Timothy Owen, a former Edmond Police Department officer and current EPD civilian employee, was arrested Monday at the Edmond Public Safety Center after the department completed an investigation into alleged inappropriate conduct with a 14-year-old girl.
Owen, 68, served as an EPD officer from 1986 to 2015. Upon retirement in 2015, Owen transitioned into an administrative role with the department as a civilian employee, according to Emily Ward, EPD public information officer.
After his arrest Monday, Owen was first booked into the Edmond Municipal Jail before being transported to the Oklahoma County Detention Center.
Ward said the police department received a letter a few weeks ago that included allegations about Owen’s conduct with a teenager in the summer of 2022. The letter was forwarded to detectives for review on March 29, Ward said.
According to a probable cause affidavit filed in Oklahoma County District Court, the letter stated that Owen “was texting her at school, during night, sometimes 60 or 70 texts a day.” Texts from Owen included, “are you a virgin?” and “I want to be your first,” according to the probable cause affidavit.
After receiving the letter, the Edmond Police Department identified the minor child and interviewed her on April 7. During the interview, she confirmed that Owen is part of her extended family, although it is not clear whether the relation is by marriage or by blood. She said she would spend time with Owen at his work and around other family members.
The child also told officers that Owen would video chat her using Google Duo. She said Owen would tell her how “hot” and “sexy” she looked. After Owen made these comments, the girl told Owen that she would tell his wife, which he discouraged.
According to the probable cause affidavit, the child also spoke about a time Owen wanted her to sneak out of the house so he could pick her up. She told detectives that during their relationship, Owen told her to delete the text messages between them.
Owen is facing one count of facilitating, encouraging, offering or soliciting sexual conduct or engaging in sexual communication with a minor or person believed to be a minor.

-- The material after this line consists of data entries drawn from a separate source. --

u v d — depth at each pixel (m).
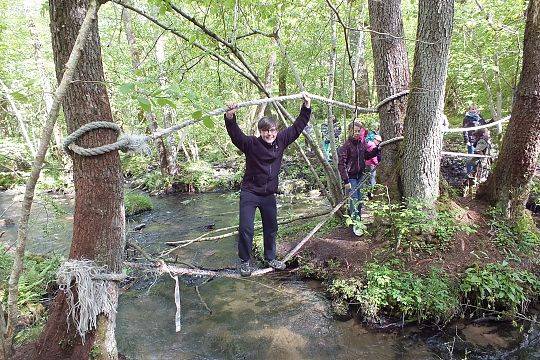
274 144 3.48
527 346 4.26
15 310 2.77
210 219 9.66
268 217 3.70
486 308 4.74
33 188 2.50
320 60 8.55
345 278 5.29
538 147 5.55
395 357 4.13
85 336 2.89
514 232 5.62
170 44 9.85
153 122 12.84
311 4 6.17
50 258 6.51
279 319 4.88
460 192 7.81
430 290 4.75
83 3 2.76
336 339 4.46
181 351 4.33
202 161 15.24
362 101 10.50
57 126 12.70
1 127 13.96
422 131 5.30
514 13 7.63
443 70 5.10
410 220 5.34
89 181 2.89
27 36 12.48
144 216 10.27
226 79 11.49
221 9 4.25
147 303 5.43
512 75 9.16
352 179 6.27
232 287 5.79
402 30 5.80
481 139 8.34
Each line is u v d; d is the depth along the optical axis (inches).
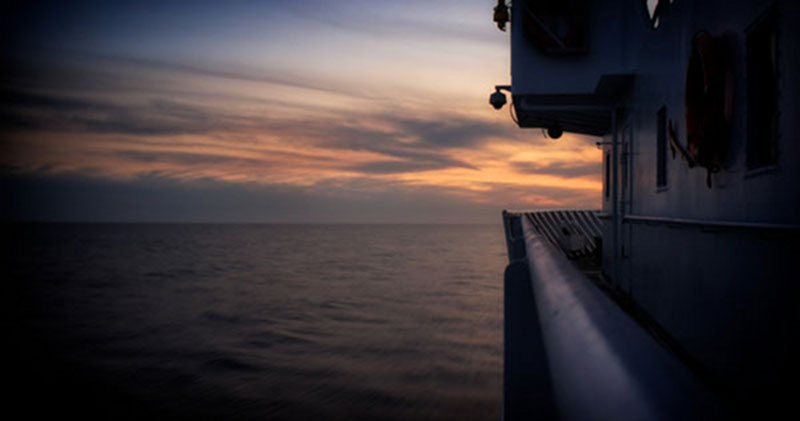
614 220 459.5
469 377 617.3
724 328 197.0
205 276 2010.3
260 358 740.7
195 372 676.1
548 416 61.9
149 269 2359.7
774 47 159.5
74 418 518.0
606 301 33.7
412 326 954.7
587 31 440.5
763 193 165.3
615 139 452.1
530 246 100.2
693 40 219.1
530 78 451.5
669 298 282.4
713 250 210.1
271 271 2212.1
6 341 885.8
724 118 200.1
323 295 1414.9
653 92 328.2
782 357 148.0
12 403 563.8
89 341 882.1
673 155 277.3
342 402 540.4
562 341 32.2
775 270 152.5
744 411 177.2
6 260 2950.3
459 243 5866.1
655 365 19.4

The crime is punishable by up to 10 years of jail time, a $10,000 fine, or both.
Friday morning, an Oklahoma County Detention Center receptionist said Owen was released Tuesday after posting a $50,000 bond.
Findings of separate EPD internal investigation still unreleased
In January, an attorney with the Phillips Murrah law firm provided EPD with a report related to a year-long investigation into allegations of racism, sexism and workplace bullying by EPD Deputy Chief Tim Dorsey. The allegations were made against Dorsey by a fellow officer who has since left the department for a police chief position in Salina, Kansas.

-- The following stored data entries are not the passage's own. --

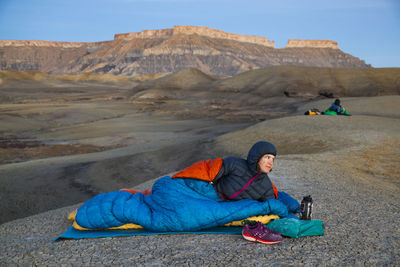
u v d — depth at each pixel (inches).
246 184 155.9
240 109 2591.0
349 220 172.1
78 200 560.1
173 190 158.1
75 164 788.0
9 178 669.3
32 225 191.6
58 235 166.6
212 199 159.8
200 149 808.3
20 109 2474.2
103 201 166.1
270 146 150.1
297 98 2864.2
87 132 1630.2
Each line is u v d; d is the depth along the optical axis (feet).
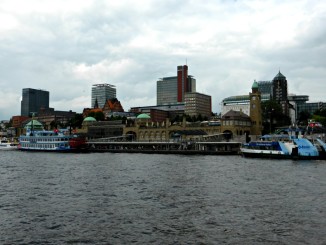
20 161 429.38
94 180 252.21
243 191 202.49
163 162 394.93
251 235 128.06
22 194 203.41
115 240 125.29
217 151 549.13
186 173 285.02
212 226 138.62
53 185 232.73
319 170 298.76
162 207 168.35
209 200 181.16
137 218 150.82
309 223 140.56
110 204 175.83
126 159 452.35
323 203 171.53
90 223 144.77
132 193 201.77
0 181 252.01
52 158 483.51
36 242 124.16
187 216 152.46
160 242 122.52
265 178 250.78
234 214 154.30
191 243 121.19
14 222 147.33
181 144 609.83
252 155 458.50
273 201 176.55
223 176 264.31
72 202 181.47
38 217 154.30
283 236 126.62
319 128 526.98
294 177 254.68
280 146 430.61
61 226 141.38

Edmond City Attorney Stephen Murdock said the law firm’s findings would be reviewed by EPD Chief J.D. Younger and Edmond City Manager Scot Rigby to determine any final action affecting Dorsey’s employment. But more than two months later, city officials have not revealed the findings of the investigation. The City of Edmond denied NonDoc’s Open Records Act request for the investigative report in early February.
The City of Edmond hired Phillips Murrah attorney Candace Lisle on Jan. 19, 2022, to conduct an investigation into the allegations against Dorsey. However, the city has no formal contract with her or the law firm, Murdock said in November 2022. Dorsey has attended public meetings since the report was completed in January.

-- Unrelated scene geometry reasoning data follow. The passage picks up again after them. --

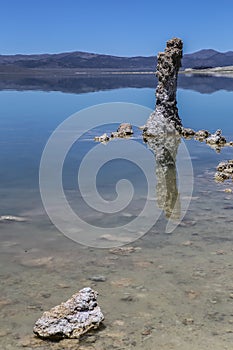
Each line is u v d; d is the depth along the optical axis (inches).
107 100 1517.0
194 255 316.8
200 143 794.8
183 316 239.5
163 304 251.3
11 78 3954.2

During a Ward 1 Edmond City Council debate at the University of Central Oklahoma last month, eventual Ward 1 councilman-elect Tom Robins said, at minimum, a summary of the investigative findings should be released to the public.
“A summary report would be helpful,” he said. “I want to have a city that has confidence always. We do that by not acting out of fear, but just working on facts, and so we want to bring facts to light. That, you know, that comes with all of city government.”
Robins’ opponent, Ashley Bradley, agreed.
“I think that we all deserve to know what’s going on with our first responders, with our police, with our leadership in this town,” Bradley said. “I think that’s important, and I think that transparency is something that currently kind of lacks in multiple departments. So yes, I do believe that it needs to be at bare minimum a summary of what has gone on, what has happened.”